IPA report using Tesco data says brands risk long-term damage with price promotions

LONDON - Research based on Tesco ClubCard data indicates that brands could risk long-term damage to their brands by opting for price promotions over media spend, according to the IPA's latest report published today.

Tesco: ClubCard data showed decreased spend on media and increased price promotions
Tesco: ClubCard data showed decreased spend on media and increased price promotions

The report, Price promotion during the downturn: shrewd or crude?, reveals that brand owners are giving in to retail pressures by increasing their spend on in-store promotional activity.

One trend noted is decreased media spend and increased price promotions activity, which has resulted in some volume growth in Tesco sales, but without equivalent real sales value uplift has resulted in an erosion in real pricing.

The research is based on the 14m-strong Tesco ClubCard database and has been analysed for the IPA by Dunnhumby, to determine the impact of price promotions in relation to advertising patterns on consumer behaviour and category pricing.

The IPA says that brands are capitulating to retailers by introducing price promotions, despite evidence that it makes no commercial sense and could cause long-term damage to the brand.

Key report findings:

- There has been explosive growth in the use of price promotions in UK retail. For example, the number of unique instore promotions in Tesco between Q4 2007 and Q4 2008 increased in every category:

Soft drinks - 209 to 380
Household – 188 to 472
Snacks – 472 to 734
Beers, wines, spirits – 1081 to 1791
Health and beauty – 526 to 2455

- In some categories where this is particularly prevalent there has been considerable erosion of brand loyalty and substantial growth in the proportion of sales made ‘on deal’.

- This will be adversely affecting profitability, particularly as the hit on margins is taken by the brand owner more than the retailer, and is likely to take some time to rectify after the downturn has ended.

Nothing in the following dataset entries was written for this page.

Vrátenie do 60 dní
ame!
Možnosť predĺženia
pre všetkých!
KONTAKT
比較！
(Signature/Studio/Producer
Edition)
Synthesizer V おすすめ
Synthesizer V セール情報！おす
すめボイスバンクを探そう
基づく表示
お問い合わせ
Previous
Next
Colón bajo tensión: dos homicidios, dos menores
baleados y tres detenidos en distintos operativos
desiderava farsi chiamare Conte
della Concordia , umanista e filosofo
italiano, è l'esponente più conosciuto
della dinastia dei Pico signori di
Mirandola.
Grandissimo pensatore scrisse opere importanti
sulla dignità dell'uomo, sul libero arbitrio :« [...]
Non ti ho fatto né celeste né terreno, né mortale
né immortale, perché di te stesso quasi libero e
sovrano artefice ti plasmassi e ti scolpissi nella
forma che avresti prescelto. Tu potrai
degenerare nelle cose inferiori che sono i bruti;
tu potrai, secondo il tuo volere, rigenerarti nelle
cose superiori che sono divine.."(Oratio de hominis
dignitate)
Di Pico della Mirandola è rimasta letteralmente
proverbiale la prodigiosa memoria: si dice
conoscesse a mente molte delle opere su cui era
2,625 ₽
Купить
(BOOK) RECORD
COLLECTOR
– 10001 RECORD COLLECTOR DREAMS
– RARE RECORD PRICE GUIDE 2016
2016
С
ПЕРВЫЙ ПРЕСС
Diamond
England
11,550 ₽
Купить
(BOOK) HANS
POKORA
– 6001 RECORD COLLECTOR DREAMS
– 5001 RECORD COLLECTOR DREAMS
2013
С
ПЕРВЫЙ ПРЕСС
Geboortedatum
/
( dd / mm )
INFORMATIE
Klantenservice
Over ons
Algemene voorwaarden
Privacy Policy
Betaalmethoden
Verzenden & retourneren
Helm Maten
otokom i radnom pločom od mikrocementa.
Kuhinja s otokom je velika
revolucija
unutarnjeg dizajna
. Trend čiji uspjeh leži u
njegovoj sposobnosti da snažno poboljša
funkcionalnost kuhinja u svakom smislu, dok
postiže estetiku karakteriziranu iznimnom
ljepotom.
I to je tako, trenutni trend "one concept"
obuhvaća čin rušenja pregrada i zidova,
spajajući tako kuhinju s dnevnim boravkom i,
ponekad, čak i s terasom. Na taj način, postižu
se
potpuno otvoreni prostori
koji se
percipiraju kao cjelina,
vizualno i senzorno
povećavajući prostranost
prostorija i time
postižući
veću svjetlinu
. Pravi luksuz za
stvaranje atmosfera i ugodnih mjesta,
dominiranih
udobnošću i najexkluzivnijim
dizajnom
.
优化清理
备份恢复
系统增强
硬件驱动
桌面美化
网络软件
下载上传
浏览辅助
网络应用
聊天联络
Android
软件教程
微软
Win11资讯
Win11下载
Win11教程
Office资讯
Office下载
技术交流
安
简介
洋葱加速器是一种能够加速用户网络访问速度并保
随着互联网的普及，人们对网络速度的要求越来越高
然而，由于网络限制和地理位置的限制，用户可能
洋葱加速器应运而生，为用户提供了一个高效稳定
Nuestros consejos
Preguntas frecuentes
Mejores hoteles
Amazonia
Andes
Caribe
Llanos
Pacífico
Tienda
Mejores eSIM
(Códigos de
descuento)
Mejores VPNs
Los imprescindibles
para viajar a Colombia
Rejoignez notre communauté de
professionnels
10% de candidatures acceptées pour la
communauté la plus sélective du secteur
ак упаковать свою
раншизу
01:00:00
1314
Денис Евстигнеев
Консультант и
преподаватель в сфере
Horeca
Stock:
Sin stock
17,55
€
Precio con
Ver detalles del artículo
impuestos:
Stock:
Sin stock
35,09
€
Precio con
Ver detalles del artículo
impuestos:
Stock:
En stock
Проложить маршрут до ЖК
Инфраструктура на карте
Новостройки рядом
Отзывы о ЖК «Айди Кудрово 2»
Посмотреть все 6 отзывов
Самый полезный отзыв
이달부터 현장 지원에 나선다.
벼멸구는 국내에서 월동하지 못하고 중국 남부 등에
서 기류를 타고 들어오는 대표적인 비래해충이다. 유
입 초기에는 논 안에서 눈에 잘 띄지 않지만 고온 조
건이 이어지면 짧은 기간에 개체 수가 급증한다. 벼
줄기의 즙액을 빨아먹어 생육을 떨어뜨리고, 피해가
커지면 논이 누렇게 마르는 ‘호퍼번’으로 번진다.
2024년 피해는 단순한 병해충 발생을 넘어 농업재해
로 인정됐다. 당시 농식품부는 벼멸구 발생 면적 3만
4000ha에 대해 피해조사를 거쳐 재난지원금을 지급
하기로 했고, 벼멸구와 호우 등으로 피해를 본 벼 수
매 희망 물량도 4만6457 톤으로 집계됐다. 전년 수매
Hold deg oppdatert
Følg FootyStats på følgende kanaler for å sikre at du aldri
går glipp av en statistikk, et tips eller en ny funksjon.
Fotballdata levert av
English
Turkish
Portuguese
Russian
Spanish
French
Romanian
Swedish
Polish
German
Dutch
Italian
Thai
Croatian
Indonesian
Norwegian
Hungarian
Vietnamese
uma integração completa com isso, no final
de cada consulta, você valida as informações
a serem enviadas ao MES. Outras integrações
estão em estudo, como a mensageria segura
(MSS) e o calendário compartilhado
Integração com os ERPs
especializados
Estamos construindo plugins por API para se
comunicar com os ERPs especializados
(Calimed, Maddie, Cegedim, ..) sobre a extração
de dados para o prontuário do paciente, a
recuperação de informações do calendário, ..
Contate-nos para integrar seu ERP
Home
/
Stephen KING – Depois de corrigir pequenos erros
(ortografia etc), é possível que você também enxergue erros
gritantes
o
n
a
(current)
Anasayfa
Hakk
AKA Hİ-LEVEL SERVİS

- Promotions can appear superficially attractive to brand owners, but they encourage brand promiscuity (see p26-29).

- Call-to-action media near to point of sale works harder than money-off promo-tions when used appropriately e.g. for impulse purchases in convenience stores.

The report reveals an emerging pattern across five sectors of decreased media spend and increased price promotions activity, which has resulted in some volume growth in Tesco sales, but without equivalent real sales value uplift has resulted in an erosion in real pricing.

This has led to reductions in brand loyalty generally, with the exception of health and beauty which has stabilised at around a low 6%.

Brand loyals (ie 70% of purchases in the category are with that brand) between the second half of Q4 2007 to the second half of Q4 2008 have reduced from 20.8% to 19.3% in soft drinks, from 10.6% to 9.9% in beers, wines and spirits ; from 10.7% to 9.2% in household, and from 4.6% to 3.9% in snacks.

Lawrence Janes, head of media solutions and development at Dunnhumby, said: "While in percentage terms these decreases may seem small, the associated value and volume of units sold are significant. Brand owners are losing out and must try to engage and work with retailers on a basis of understanding the impact of their different marketing activities – both short and long-term, on the retailers’ customers."